Gerardo Chowell, PhD, associate professor of epidemiology and biostatistics at Georgia State University School of Public Health, and colleagues reviewed news reports on 286 suspected, probable and confirmed cases of Ebola in Guinea, Sierra Leone and Liberia that were published by The New York Times (21 articles, two videos), The Washington Post (six articles), EbolaDeeply (six articles) — an independent digital media project focused on Ebola — and WHO (11 articles, five situation reports) from March 2014 to March 2015.
Gerardo Chowell
A higher proportion of cases were reported for Liberia (49%) compared with Sierra Leone (28.3%) and Guinea (22.7%), reflecting an American-centric bias toward a country strongly tied to the United States, the researchers wrote. They extracted demographic, epidemiologic and clinical data on each patient in these reports and the nature of their exposure.
The analysis included 79 Ebola virus disease clusters that ranged from one to 33 cases (mean cluster size = 4.3; 95% CI, 3.2-5.3). The estimated case fatality rate was 74.4% (95% CI, 68.3-79.8), which persisted throughout the epidemic and corresponded with reports from the WHO Ebola Response Team.
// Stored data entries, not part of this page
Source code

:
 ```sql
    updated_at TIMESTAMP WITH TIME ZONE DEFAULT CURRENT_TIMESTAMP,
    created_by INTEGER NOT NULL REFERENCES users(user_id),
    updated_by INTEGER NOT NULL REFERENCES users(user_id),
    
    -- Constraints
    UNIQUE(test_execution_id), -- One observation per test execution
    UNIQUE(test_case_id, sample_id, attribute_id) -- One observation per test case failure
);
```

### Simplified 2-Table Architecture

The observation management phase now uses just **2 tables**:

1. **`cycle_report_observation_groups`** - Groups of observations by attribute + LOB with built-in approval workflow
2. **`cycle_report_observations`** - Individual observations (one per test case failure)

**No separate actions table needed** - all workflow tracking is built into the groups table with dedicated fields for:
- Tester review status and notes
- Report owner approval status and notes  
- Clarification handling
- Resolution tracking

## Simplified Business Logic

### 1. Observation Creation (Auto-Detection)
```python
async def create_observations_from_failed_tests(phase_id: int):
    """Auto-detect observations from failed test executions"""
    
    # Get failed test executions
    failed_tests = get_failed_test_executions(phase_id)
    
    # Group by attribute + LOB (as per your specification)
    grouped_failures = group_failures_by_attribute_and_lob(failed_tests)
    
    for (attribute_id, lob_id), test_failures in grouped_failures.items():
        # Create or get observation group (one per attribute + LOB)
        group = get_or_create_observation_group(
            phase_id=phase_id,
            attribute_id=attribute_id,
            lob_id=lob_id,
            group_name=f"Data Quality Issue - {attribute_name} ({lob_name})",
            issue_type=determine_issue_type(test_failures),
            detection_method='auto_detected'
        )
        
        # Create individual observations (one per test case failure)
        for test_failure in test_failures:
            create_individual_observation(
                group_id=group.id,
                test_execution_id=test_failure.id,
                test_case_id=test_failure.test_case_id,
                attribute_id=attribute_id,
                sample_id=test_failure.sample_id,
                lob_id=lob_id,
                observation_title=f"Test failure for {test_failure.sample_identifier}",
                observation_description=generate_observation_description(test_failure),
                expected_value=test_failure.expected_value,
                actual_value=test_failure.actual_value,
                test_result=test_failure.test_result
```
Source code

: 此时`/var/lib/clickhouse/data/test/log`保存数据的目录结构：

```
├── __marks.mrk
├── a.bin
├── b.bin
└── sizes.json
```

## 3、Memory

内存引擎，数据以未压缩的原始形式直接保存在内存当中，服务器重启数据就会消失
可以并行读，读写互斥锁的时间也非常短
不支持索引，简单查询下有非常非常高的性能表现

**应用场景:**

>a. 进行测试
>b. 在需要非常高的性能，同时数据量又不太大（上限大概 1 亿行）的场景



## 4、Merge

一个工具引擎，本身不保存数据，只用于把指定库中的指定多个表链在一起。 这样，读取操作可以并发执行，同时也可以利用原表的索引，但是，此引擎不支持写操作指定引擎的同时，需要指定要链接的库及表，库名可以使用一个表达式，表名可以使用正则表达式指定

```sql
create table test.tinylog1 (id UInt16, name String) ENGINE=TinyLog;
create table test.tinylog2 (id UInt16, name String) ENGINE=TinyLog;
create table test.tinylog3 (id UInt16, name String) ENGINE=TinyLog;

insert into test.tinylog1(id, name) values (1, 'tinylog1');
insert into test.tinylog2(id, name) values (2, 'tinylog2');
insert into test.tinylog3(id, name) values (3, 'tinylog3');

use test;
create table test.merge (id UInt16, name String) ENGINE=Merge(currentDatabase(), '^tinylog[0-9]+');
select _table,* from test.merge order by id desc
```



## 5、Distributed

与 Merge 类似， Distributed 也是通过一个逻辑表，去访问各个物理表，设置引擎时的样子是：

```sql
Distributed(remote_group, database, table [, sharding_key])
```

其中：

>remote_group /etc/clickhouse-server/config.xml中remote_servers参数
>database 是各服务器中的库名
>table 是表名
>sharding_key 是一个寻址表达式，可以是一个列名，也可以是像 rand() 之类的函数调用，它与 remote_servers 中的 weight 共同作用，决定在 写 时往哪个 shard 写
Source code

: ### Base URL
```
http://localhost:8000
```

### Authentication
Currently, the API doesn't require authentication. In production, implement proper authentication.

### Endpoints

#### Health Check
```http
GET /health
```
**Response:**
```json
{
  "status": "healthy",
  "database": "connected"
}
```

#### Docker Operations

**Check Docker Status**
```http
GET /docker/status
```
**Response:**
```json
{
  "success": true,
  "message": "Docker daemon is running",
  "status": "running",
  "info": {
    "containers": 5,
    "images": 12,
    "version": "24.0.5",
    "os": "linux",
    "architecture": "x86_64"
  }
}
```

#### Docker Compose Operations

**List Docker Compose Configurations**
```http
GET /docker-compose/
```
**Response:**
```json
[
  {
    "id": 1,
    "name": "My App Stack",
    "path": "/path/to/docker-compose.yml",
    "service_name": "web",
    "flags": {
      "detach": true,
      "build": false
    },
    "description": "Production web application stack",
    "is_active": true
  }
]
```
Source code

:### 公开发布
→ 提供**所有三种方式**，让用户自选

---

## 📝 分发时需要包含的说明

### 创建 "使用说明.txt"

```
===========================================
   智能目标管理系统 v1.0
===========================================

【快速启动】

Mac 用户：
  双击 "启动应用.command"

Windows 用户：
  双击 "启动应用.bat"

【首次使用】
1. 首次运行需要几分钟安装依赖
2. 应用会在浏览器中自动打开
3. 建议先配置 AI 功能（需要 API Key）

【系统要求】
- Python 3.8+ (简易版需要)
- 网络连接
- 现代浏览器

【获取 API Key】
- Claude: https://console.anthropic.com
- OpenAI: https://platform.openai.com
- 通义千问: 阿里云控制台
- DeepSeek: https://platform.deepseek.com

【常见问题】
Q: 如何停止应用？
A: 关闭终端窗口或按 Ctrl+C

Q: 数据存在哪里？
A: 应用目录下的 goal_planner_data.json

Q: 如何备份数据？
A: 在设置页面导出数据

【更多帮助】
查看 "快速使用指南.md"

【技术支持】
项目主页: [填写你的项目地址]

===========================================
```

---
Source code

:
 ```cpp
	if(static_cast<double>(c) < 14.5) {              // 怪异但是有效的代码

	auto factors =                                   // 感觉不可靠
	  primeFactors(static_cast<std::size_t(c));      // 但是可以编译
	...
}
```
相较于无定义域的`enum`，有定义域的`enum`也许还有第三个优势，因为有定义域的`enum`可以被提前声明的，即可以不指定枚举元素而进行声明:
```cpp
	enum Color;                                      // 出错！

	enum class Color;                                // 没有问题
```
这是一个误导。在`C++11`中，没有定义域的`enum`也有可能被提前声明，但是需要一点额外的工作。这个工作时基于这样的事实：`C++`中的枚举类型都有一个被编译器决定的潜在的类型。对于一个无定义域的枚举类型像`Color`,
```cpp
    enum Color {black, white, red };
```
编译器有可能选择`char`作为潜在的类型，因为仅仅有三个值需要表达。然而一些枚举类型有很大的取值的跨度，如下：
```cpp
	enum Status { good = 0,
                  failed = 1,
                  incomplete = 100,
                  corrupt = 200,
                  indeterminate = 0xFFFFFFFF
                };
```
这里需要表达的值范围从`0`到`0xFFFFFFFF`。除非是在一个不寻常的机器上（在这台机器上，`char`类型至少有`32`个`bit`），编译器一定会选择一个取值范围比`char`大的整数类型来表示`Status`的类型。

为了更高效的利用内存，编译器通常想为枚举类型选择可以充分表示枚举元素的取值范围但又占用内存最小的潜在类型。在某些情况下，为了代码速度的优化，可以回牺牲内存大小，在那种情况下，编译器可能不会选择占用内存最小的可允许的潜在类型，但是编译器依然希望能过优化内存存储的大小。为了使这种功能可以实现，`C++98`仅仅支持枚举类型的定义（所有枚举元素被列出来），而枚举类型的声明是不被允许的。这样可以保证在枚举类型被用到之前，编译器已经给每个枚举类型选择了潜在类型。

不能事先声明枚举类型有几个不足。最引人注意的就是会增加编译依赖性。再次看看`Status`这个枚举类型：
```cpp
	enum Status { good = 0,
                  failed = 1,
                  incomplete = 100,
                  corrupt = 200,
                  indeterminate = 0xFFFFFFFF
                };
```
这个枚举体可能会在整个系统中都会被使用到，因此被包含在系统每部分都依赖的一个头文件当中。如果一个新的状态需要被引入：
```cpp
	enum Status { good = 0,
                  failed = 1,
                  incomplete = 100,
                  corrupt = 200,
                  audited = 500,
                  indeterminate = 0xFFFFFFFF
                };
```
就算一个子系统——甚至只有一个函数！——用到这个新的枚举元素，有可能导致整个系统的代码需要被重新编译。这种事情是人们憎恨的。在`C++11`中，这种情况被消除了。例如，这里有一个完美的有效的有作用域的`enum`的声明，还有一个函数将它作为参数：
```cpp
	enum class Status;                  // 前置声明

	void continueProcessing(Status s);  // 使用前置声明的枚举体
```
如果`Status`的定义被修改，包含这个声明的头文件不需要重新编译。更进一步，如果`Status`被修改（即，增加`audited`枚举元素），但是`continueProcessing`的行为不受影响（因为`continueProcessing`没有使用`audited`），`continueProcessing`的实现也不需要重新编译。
Based on news reports, a majority of patients were exposed to the Ebola virus through family members (57.3%) and health care settings (18.2%). Hospital transmission was greatest in Liberia (24.5%), followed by Sierra Leone (13.6%) and Guinea (9.1%; P < .04). Funeral transmission was more frequent in Sierra Leone (27.3%), followed by Guinea (18.2%) and Liberia (1.8%; P < .0001).
Overall, the most frequent source of transmission during the epidemic was family exposure (57%), which was similar across the regions.
A breakdown of monthly cases in 2014 correlated with WHO’s reported outbreak trajectory (P = .026) and showed that funeral exposure (60%) was the main source of transmission in April, but was replaced by hospital transmission (70%) in June and July. By August, both funeral and hospital transmission rates declined, likely from enhanced infection control protocols in health care settings and local educational campaigns, according to the researchers.
Thirty-nine individual reproduction numbers were identified based on transmission chains. A negative binomial distribution model yielded a mean reproduction number of 2.3 (95% CI, 1.8-2.7).
“Our mean estimate of the reproduction number based on cluster data lies toward the higher end of the range of previously published estimates around 1.5-2.5,” the researchers wrote. “This is likely explained as a reporting bias, that news reports favor larger clusters.”
In addition, the sample of data collected from news stories had a higher proportion of infected health care workers compared with official WHO statistics (16.1% vs. 3.5%).
“Other potential biases might exist toward writing survivor stories or sensational articles,” the researchers wrote.
However, news reports, epidemiological surveillance data and data from previous outbreaks were in “close agreement” regarding the regional estimate of case fatality rates and the predominance of hospital and funeral transmission prior to enhanced interventions, which led the researchers to conclude that unstructured news reports from trustworthy sources may be capable of assessing epidemiological patterns of emerging infectious disease threats. – by Stephanie Viguers
Disclosure: The researchers report no relevant financial disclosures.